Bacterial Content of Fortified and Unfortified Holder Pasteurized Donor Human Milk During Prolonged Refrigerated Storage.

Author information

1
The Regional Perinatal Center, Maria Fareri Children's Hospital, Westchester Medical Center, New York Medical College, Valhalla, NY.
2
Department of Nutrition, University of North Carolina Greensboro, Greensboro, NC.
3
Department of Microbiology, New York Medical College, Valhalla, NY.

Abstract

OBJECTIVE:

To assess the microbial growth in unfortified and fortified Holder pasteurized donor human milk (HPDHM) during 96 hours of refrigerated storage in a clinical setting.

METHODS:

Thirty-six unfortified samples and 77 fortified samples of HPDHM were prepared in a neonatal intensive care milk preparation room and stored in the NICU refrigerator at 4°C to simulate a real-life feeding environment. One milliliter aliquots were removed at 24-hour intervals and cultured in duplicate for bacterial growth on solid blood agar medium. Viable bacterial colonies were characterized using standard microbiological methods.

RESULTS:

96.5% of milk samples manipulated in a vertical laminar flow hood were negative for bacterial growth.

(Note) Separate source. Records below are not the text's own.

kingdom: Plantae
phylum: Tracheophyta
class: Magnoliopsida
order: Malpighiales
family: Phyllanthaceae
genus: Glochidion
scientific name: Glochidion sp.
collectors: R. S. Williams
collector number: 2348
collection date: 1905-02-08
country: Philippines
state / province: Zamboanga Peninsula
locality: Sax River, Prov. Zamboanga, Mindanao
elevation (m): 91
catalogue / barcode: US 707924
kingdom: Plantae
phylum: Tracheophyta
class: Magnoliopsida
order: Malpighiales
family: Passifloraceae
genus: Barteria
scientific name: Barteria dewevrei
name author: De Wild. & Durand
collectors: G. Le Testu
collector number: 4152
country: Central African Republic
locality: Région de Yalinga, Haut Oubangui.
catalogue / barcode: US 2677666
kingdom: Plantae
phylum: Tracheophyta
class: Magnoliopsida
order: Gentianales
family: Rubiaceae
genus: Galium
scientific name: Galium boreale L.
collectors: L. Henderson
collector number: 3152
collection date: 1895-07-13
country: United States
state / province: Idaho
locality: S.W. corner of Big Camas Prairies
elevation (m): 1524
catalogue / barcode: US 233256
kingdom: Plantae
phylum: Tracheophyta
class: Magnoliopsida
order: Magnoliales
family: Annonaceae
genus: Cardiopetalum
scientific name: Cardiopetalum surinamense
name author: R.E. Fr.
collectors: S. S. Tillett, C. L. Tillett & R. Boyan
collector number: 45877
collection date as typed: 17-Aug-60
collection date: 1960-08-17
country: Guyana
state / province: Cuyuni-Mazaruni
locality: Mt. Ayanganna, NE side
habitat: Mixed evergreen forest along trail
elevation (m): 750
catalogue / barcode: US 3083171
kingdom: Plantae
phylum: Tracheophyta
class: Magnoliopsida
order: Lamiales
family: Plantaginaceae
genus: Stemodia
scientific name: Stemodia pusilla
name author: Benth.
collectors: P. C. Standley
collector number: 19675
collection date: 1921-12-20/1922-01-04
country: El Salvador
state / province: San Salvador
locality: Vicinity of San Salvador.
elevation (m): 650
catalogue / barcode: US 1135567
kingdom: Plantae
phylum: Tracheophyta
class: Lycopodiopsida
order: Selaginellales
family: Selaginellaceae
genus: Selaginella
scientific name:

In the remainder 3.5% of the samples, the maximum growth was 1 colony forming unit/0.1 ml plated. Higher colony counts were observed when the laminar hood was not used. In all cases, the colonies represented common skin bacteria and demonstrated an inconsistent and unsustained growth. Fortifier status and storage time were not significantly associated with increased bacterial growth (P > 0.05).

CONCLUSIONS:

Unfortified and fortified HPDHM remain largely free of bacterial growth for up to 96 hours of refrigerated storage in NICU settings. Sample handling techniques are important for preventing microbial contamination.